The book I am reading has the proves the following theorem:
Let $G$ be a group and let $H$ be a normal subgroup of $G$. The set $G/H= (aH | a \in G)$ is a group under the operation $(aH)(bH) = abH$.
The first step they show is that: $$f: G/H \times G/H \rightarrow G/H \\ aH * bH \mapsto abH$$ is well defined. I tried this verification myself, but its a little different from the one in my book. I wanted to know if it was correct:
To check if $f$ is well defined, we consider the following two mappings: $$aH * bH \mapsto abH \\ a'H * b'H \mapsto a'b'H$$ If $aH=a'H$ and $bH=b'H$ then we want $abH=ab'H$.
So suppose $aH=a'H$ and $bH=b'H$. Then $aH * bH = a'H * b'H = a'b'H$. We also know $aH * bH=abH$. Thus when $aH=a'H$ and $bH=b'H$, it follows $abH=a'b'H$.
Is this correct?
This isn't correct. In the line "$\dots aH * bH = a'H * b'H \dots$" you explicitly assume that $f(aH,bH) = f(a'H,b'H)$, but this is what we want to prove. Another clue pointing out the mistake is that you never used the fact that $H$ is a normal subgroup of $G$, which is a must whenever $(aH)(bH) = (ab)H$ is well-defined.

— Given task —
Answer these questions about the quotient-group thread.
1. Under what operation does the theorem say $G/H$ is a group?
2. According to the reply, what does the attempted proof explicitly assume?
3. Which fact about $H$ does the reply say the attempt never used?

— Records shown —
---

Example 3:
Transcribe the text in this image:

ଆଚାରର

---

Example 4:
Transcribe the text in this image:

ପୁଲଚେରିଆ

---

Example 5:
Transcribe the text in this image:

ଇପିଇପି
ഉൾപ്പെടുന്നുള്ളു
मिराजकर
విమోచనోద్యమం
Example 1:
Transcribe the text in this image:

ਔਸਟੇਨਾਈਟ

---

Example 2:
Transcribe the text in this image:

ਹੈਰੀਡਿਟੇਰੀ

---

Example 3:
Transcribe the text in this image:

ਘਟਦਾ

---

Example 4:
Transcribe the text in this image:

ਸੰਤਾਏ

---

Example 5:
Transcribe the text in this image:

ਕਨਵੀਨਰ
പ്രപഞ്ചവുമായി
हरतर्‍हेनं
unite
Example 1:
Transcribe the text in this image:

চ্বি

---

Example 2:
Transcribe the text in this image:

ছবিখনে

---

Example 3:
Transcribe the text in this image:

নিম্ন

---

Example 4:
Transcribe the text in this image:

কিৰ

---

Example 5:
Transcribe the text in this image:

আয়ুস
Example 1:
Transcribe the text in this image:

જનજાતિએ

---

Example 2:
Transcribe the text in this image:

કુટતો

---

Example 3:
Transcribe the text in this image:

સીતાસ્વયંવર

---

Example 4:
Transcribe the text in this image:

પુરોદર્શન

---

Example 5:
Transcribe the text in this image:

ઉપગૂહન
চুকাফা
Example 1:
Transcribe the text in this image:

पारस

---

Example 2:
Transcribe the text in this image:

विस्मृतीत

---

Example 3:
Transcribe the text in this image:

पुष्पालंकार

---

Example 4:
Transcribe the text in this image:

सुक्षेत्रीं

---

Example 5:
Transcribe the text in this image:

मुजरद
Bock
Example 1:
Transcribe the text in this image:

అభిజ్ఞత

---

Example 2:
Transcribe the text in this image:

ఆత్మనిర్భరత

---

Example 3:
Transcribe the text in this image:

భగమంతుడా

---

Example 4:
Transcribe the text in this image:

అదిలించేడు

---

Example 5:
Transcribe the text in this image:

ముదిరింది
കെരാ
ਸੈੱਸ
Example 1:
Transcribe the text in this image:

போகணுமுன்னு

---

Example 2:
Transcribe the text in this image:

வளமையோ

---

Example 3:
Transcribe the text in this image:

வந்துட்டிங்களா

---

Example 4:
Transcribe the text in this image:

--

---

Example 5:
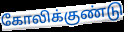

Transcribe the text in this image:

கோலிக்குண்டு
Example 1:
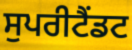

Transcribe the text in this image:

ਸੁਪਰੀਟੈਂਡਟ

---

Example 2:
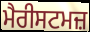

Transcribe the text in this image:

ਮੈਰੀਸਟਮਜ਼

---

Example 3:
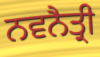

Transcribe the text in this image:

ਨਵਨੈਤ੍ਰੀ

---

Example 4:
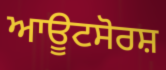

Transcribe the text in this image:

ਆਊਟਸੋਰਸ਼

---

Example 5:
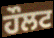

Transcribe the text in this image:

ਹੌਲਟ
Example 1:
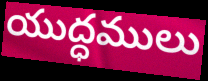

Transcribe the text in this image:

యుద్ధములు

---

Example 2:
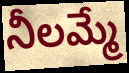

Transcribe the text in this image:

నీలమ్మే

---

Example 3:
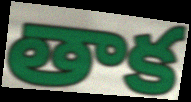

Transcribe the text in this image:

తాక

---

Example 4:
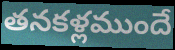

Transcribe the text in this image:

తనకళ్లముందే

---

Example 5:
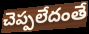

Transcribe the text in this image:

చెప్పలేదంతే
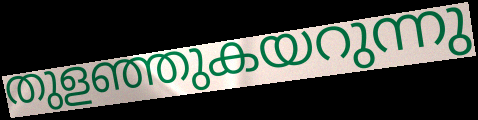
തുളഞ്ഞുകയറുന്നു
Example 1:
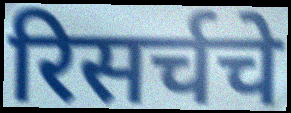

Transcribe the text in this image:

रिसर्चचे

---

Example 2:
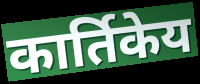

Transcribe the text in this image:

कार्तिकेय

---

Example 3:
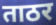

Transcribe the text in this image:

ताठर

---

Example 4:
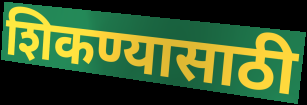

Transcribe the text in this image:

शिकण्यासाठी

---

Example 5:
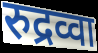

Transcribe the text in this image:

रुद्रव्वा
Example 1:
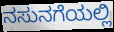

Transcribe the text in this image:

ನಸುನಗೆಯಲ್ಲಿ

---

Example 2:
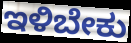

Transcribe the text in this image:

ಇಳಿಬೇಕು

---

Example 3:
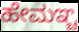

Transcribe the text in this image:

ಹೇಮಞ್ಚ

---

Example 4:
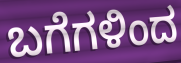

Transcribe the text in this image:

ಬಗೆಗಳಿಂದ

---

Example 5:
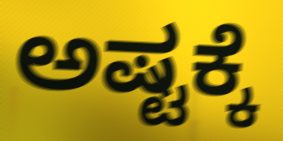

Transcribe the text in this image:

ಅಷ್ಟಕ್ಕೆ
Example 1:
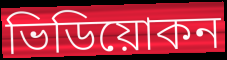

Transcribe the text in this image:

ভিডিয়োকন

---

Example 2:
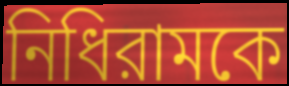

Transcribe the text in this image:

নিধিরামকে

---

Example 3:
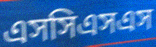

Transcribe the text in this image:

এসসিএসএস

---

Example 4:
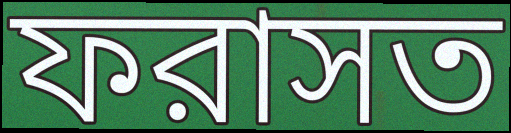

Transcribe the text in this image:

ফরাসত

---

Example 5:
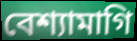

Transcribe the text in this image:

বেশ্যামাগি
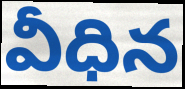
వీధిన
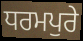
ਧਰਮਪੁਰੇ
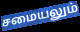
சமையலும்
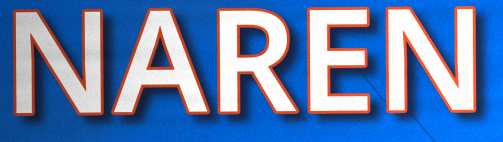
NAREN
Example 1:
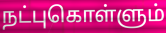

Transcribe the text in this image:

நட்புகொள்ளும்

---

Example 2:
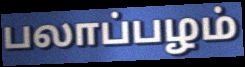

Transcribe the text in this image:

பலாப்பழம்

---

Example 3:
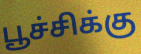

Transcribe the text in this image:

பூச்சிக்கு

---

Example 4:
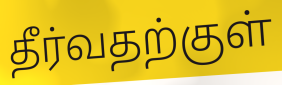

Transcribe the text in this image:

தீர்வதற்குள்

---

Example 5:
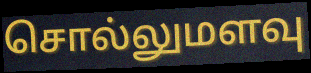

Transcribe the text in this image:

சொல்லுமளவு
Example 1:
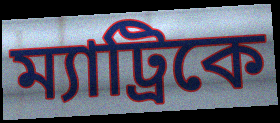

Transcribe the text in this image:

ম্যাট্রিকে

==

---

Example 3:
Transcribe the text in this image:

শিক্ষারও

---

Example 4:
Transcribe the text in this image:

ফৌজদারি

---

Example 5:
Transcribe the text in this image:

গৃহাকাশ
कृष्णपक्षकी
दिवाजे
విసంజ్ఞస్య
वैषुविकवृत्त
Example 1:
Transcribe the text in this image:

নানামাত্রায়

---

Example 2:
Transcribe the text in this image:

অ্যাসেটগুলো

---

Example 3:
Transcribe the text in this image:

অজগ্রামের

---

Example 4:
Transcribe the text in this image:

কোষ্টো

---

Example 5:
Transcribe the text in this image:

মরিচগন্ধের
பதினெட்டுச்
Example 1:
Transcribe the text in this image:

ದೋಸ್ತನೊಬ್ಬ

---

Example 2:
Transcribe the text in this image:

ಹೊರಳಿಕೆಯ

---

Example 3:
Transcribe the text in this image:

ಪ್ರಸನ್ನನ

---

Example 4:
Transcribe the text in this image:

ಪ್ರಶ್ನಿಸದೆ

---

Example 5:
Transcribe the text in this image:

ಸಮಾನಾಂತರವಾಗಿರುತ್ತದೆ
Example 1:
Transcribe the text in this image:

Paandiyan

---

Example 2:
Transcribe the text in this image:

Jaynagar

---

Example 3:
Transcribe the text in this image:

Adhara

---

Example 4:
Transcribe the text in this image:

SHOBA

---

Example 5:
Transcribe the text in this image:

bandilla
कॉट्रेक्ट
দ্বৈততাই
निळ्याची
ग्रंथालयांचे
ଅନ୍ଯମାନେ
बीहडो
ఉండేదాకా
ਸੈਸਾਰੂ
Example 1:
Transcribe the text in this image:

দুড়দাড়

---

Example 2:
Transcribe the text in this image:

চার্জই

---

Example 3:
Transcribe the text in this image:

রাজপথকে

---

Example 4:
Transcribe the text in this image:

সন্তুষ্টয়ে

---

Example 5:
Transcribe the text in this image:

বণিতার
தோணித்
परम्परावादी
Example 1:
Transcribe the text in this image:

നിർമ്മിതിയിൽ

— Exercise solution —
1. $(aH)(bH) = abH$
2. That $f(aH,bH) = f(a'H,b'H)$, which is the statement to be proved.
3. That $H$ is a normal subgroup of $G$.